C’était la grande retrouvaille hier à l’Espace « Même Père Même Mère » d’Abomey- Calavi  entre les filles et fils idaasha et sympathisants. L’émotion et la joie étaient au rendez-vous lorsque les frères, sœurs, cousins et parents ; anciens amis ; anciens collègues; anciens élèves etc qui ne se sont plus jamais vus, se sont rencontrés autour de la danse traditionnelle Bolou. Un véritable moment festif entre les ressortissants du pays des 41 collines. Avant le démarrage de cette danse, les festivaliers ont eu droit à la dégustation de shombo, Ikàràèwà, Ikàràèkpà, Olèlè … accompagnée de la boisson locale shàparo. Ensuite vient la danse dans un brouhaha mélangé aux chants et rythmes folkloriques Bolou. Plus de cinq cent (500) personnes en mouvement de danse tournoyante. Des pas de danse mélangés, difficile d’identifier les acteurs des amateurs.
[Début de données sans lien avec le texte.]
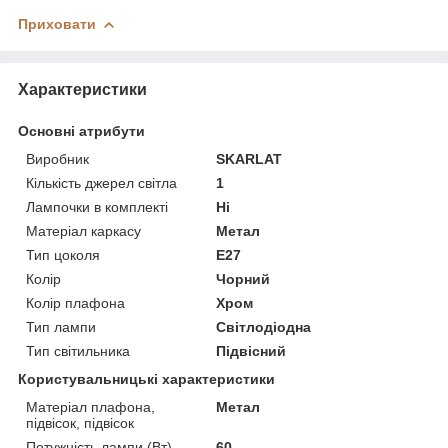
Приховати
Характеристики
Основні атрибути
Виробник
SKARLAT
Кількість джерел світла
1
Лампочки в комплекті
Ні
Матеріал каркасу
Метал
Тип цоколя
E27
Колір
Чорний
Колір плафона
Хром
Тип лампи
Світлодіодна
Тип світильника
Підвісний
Користувальницькі характеристики
Матеріал плафона,
Метал
підвісок, підвісок
Потужність лампи (Вт)
60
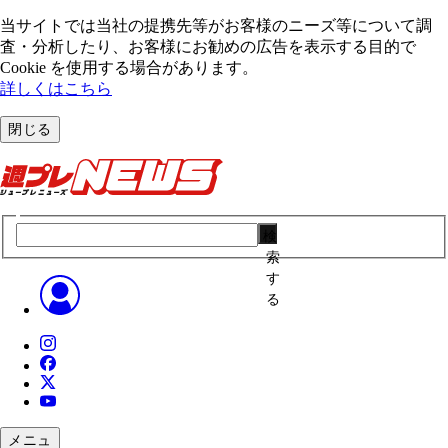
当サイトでは当社の提携先等がお客様のニーズ等について調
査・分析したり、お客様にお勧めの広告を表⽰する⽬的で
Cookie を使⽤する場合があります。
詳しくはこちら
閉じる
検
索
す
る
メニュ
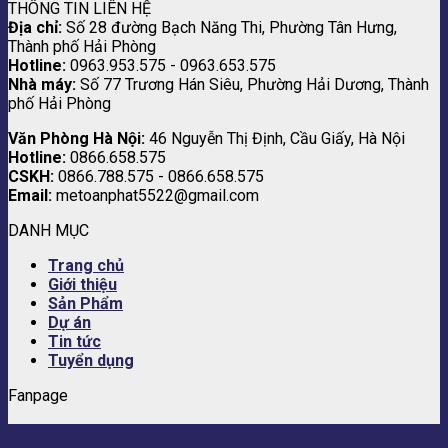
THÔNG TIN LIÊN HỆ
Địa chỉ:
Số 28 đường Bạch Năng Thi, Phường Tân Hưng,
Thành phố Hải Phòng
Hotline:
0963.953.575 - 0963.653.575
Nhà máy:
Số 77 Trương Hán Siêu, Phường Hải Dương, Thành
phố Hải Phòng
Văn Phòng Hà Nội:
46 Nguyễn Thị Định, Cầu Giấy, Hà Nội
Hotline:
0866.658.575
CSKH:
0866.788.575 - 0866.658.575
Email:
metoanphat5522@gmail.com
DANH MỤC
Trang chủ
Giới thiệu
Sản Phẩm
Dự án
Tin tức
Tuyển dụng
Fanpage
On ne veut jamais en finir malgré la tombée de la nuit. Dans cette sublime organisation, la grande partie est reconnue à ce grand homme à Monsieur Akpo Okry Loth. Lui qui n’a jamais ménagé aucun effort pour la réussite parfaite du Festival tous les ans. Faut-il le rappeler, le Bolou est un rythme de l’air culturel idàashà reconnu en premier aux Chrétiens de l’Eglise Protestante Méthodiste d’ethnie idàashà. Le rythme Bolou comme le supposent certains spectateurs du fait de la manière de danse et de la nature des instruments musicaux, est bien loin d’une origine cultuelle endogène. Ce rythme a été le fruit de nos ascendants idaasha ayant fait leur aventure avec le peuple Mossi du Ghana. Il a été inventé par ses précurseurs dans le but d’agrémenter la célébration évènementielle au sein de l’Eglise Protestante de la région idàashà. Sa particularité est constatée dans la manière de jouer le grand tam-tam et la façon de faire les pas de danse. Le rythme Bolou reste et demeure jusqu’à nos jours, la danse choisie pour célébrer les moments de réjouissance et fêtes populaires dans tous les villages d’ethnie idàashà.